Updated

Puerto Rico legislators have approved an amended bill restoring more power to a fiscal control board in an effort to appease bondholders and help pull the island out of an economic crisis.

The move comes as the U.S. territory runs out of time to approve measures as it seeks to restructure $72 billion in public debt that the governor has said is unpayable. Gubernatorial Chief of Staff Victor Suarez said Wednesday that the government will meet this week with advisers of the bondholders to present a restructuring plan.

He said that Gov. Alejandro Garcia Padilla is pleased with the amended bill that legislators approved late Tuesday and expects to sign it in upcoming days. Lawmakers last week had agreed to strip the board of most of its powers, but revised the bill after a lengthy debate. The board now has the authority to endorse a five-year fiscal reform plan but it does not have the power as originally proposed in Garcia's measure to approve government agencies' budgets or demand cuts.
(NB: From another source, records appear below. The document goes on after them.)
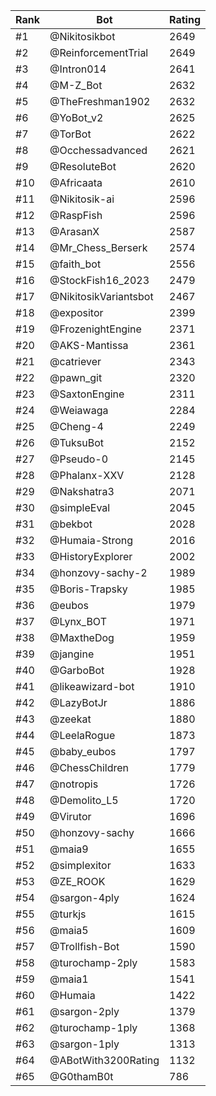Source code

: Rank|Bot|Rating
---|---|---
#1|@Nikitosikbot|2649
#2|@ReinforcementTrial|2649
#3|@Intron014|2641
#4|@M-Z_Bot|2632
#5|@TheFreshman1902|2632
#6|@YoBot_v2|2625
#7|@TorBot|2622
#8|@Occhessadvanced|2621
#9|@ResoluteBot|2620
#10|@Africaata|2610
#11|@Nikitosik-ai|2596
#12|@RaspFish|2596
#13|@ArasanX|2587
#14|@Mr_Chess_Berserk|2574
#15|@faith_bot|2556
#16|@StockFish16_2023|2479
#17|@NikitosikVariantsbot|2467
#18|@expositor|2399
#19|@FrozenightEngine|2371
#20|@AKS-Mantissa|2361
#21|@catriever|2343
#22|@pawn_git|2320
#23|@SaxtonEngine|2311
#24|@Weiawaga|2284
#25|@Cheng-4|2249
#26|@TuksuBot|2152
#27|@Pseudo-0|2145
#28|@Phalanx-XXV|2128
#29|@Nakshatra3|2071
#30|@simpleEval|2045
#31|@bekbot|2028
#32|@Humaia-Strong|2016
#33|@HistoryExplorer|2002
#34|@honzovy-sachy-2|1989
#35|@Boris-Trapsky|1985
#36|@eubos|1979
#37|@Lynx_BOT|1971
#38|@MaxtheDog|1959
#39|@jangine|1951
#40|@GarboBot|1928
#41|@likeawizard-bot|1910
#42|@LazyBotJr|1886
#43|@zeekat|1880
#44|@LeelaRogue|1873
#45|@baby_eubos|1797
#46|@ChessChildren|1779
#47|@notropis|1726
#48|@Demolito_L5|1720
#49|@Virutor|1696
#50|@honzovy-sachy|1666
#51|@maia9|1655
#52|@simplexitor|1633
#53|@ZE_ROOK|1629
#54|@sargon-4ply|1624
#55|@turkjs|1615
#56|@maia5|1609
#57|@Trollfish-Bot|1590
#58|@turochamp-2ply|1583
#59|@maia1|1541
#60|@Humaia|1422
#61|@sargon-2ply|1379
#62|@turochamp-1ply|1368
#63|@sargon-1ply|1313
#64|@ABotWith3200Rating|1132
#65|@G0thamB0t|786
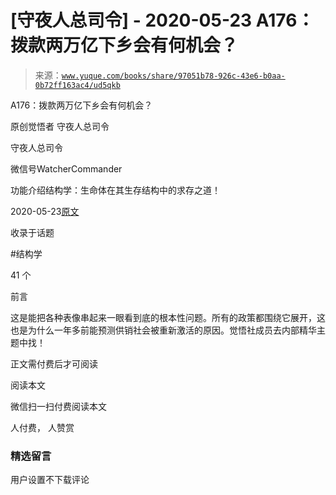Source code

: # [守夜人总司令] - 2020-05-23 A176：拨款两万亿下乡会有何机会？

> 来源：[`www.yuque.com/books/share/97051b78-926c-43e6-b0aa-0b72ff163ac4/ud5qkb`](https://www.yuque.com/books/share/97051b78-926c-43e6-b0aa-0b72ff163ac4/ud5qkb)



A176：拨款两万亿下乡会有何机会？ 

原创觉悟者 守夜人总司令 

守夜人总司令 

微信号WatcherCommander 

功能介绍结构学：生命体在其生存结构中的求存之道！ 

2020-05-23[原文](https://mp.weixin.qq.com/s?__biz=MzAxNDk1NjI2Mw==&mid=2247485240&idx=1&sn=105505b186556162978e3785d2dd97fe&chksm=9b8a24b0acfdada68d2d4ae346498a4c602387990d855088978737809b953d7e368be83a4836&scene=27#wechat_redirect&cpage=225) 

收录于话题 

#结构学 

41 个 

前言 

这是能把各种表像串起来一眼看到底的根本性问题。所有的政策都围绕它展开，这也是为什么一年多前能预测供销社会被重新激活的原因。觉悟社成员去内部精华主题中找！ 

正文需付费后才可阅读 

阅读本文 

微信扫一扫付费阅读本文 

人付费， 人赞赏 

### 精选留言 

用户设置不下载评论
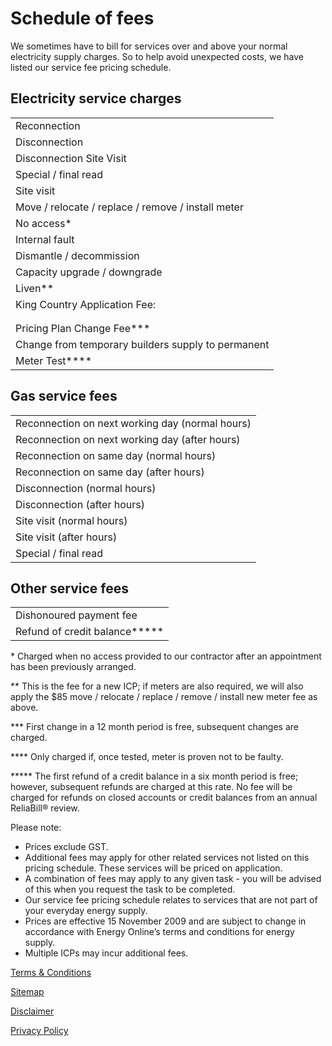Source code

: # Schedule of fees
<p- class="intro">We sometimes have to bill for services over and above your normal electricity supply charges. So to help avoid unexpected costs, we have listed our service fee pricing schedule.</p>

## Electricity service charges

 | | 
 |-------------------- | 
 | Reconnection	 | $50.00 | 
 | Disconnection	 | $50.00 |  
 | Disconnection Site Visit	 | $50.00 | 
 | Special / final read	 | $17.00 | 
 | Site visit	 | $75.00 | 
 | Move / relocate / replace / remove / install meter	 | $85.00 | 
 | No access&#42;	 | $55.00 | 
  | Internal fault	 | $110.00 | 
 | Dismantle / decommission	 | $85.00 | 
 | Capacity upgrade / downgrade	 | $140.00 | 
 | Liven&#42;&#42;	 | $90.00 | 
 | King Country Application Fee: | 
    |     ·  New Customer	 | $86.00 | 
       |  ·  Existing Customer	 | $42.00 | 
 | Pricing Plan Change Fee&#42;&#42;&#42;	 | $18.00 | 
 | Change from temporary builders supply to permanent	 | $120.00 | 
 | Meter Test&#42;&#42;&#42;&#42;	 | 150.00 | 
 
 
## Gas service fees
 
 | | 
 |-------------------- |
 |Reconnection on next working day (normal hours)	 |$140.00 |
 |Reconnection on next working day (after hours)	 |$180.00
 |Reconnection on same day (normal hours) |	$175.00 |
 |Reconnection on same day (after hours) |	$225.00 |
 |Disconnection (normal hours) |	$80.00 |
 |Disconnection (after hours) |	$120.00 |
 |Site visit (normal hours) |	$80.00 |
 |Site visit (after hours) |	$115.00 |
 |Special / final read |	$17.00 |
 
 ## Other service fees
 | | 
 | ----------------------| 
 |Dishonoured payment fee |	$8.00 |
 | Refund of credit balance&#42;&#42;&#42;&#42;&#42;	 |$5.00 |

&#42; Charged when no access provided to our contractor after an appointment has been previously arranged.

&#42;&#42; This is the fee for a new ICP; if meters are also required, we will also apply the $85 move / relocate / replace / remove / install new meter fee as above.

&#42;&#42;&#42; First change in a 12 month period is free, subsequent changes are charged.

&#42;&#42;&#42;&#42; Only charged if, once tested, meter is proven not to be faulty.

&#42;&#42;&#42;&#42;&#42; The first refund of a credit balance in a six month period is free; however, subsequent refunds are charged at this rate. No fee will be charged for refunds on closed accounts or credit balances from an annual ReliaBill® review.

Please note:
- Prices exclude GST.
- Additional fees may apply for other related services not listed on this pricing schedule. These services will be priced on application.
- A combination of fees may apply to any given task - you will be advised of this when you request the task to be completed.
- Our service fee pricing schedule relates to services that are not part of your everyday energy supply.
- Prices are effective 15 November 2009 and are subject to change in accordance with Energy Online’s terms and conditions for energy supply.
- Multiple ICPs may incur additional fees.

[Terms & Conditions](http://www.energyonline.co.nz/terms)

[Sitemap](http://www.energyonline.co.nz/home/site_map)

[Disclaimer](http://www.energyonline.co.nz/home/site_map/disclaimer)

[Privacy Policy](http://www.energyonline.co.nz/home/site_map/privacy_policy)










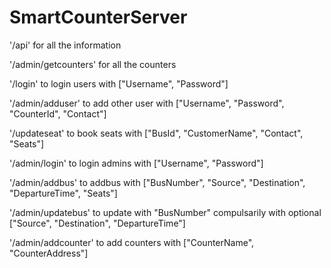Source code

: # SmartCounterServer

'/api' for all the information

'/admin/getcounters' for all the counters

'/login' to login users with ["Username", "Password"] 

'/admin/adduser' to add other user with ["Username", "Password", "CounterId", "Contact"]

'/updateseat' to book seats with ["BusId", "CustomerName", "Contact", "Seats"]

'/admin/login' to login admins with ["Username", "Password"]

'/admin/addbus' to addbus with ["BusNumber", "Source", "Destination", "DepartureTime", "Seats"]

'/admin/updatebus' to update with "BusNumber" compulsarily with optional ["Source", "Destination", "DepartureTime"]

'/admin/addcounter' to add counters with ["CounterName", "CounterAddress"]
It is unclear yet whether bondholders will welcome the bill as the restructuring process begins. Both the government and bondholders have signed confidentiality agreements.

Melba Acosta, president of Puerto Rico's Government Development Bank, has said that creditors informally demanded a fiscal control board, and that some of them sought a federal government-appointed board. However, legislators and other officials including Pedro Pierluisi, Puerto Rico's representative in U.S. Congress, have rejected such a proposal.

Pierluisi compared the creation of a federal board to a dictatorship during a forum co-hosted by The Hill, a Washington, D.C. newspaper.

"That would be a blatant exercise in colonialism like I haven't seen in recent history," he said.

Legislators approved creation of the board about a half-hour before their session ended on Tuesday.

A separate group of bondholders is now awaiting action on another bill that would restructure the island's heavily indebted public power company, Suarez said. Legislators have been forced to call a special session for the first week of December to debate that measure. Approval of the bill is needed to finalize a deal with bondholders and creditors involving the Electric Power Authority, which is struggling with $9 billion in public debt.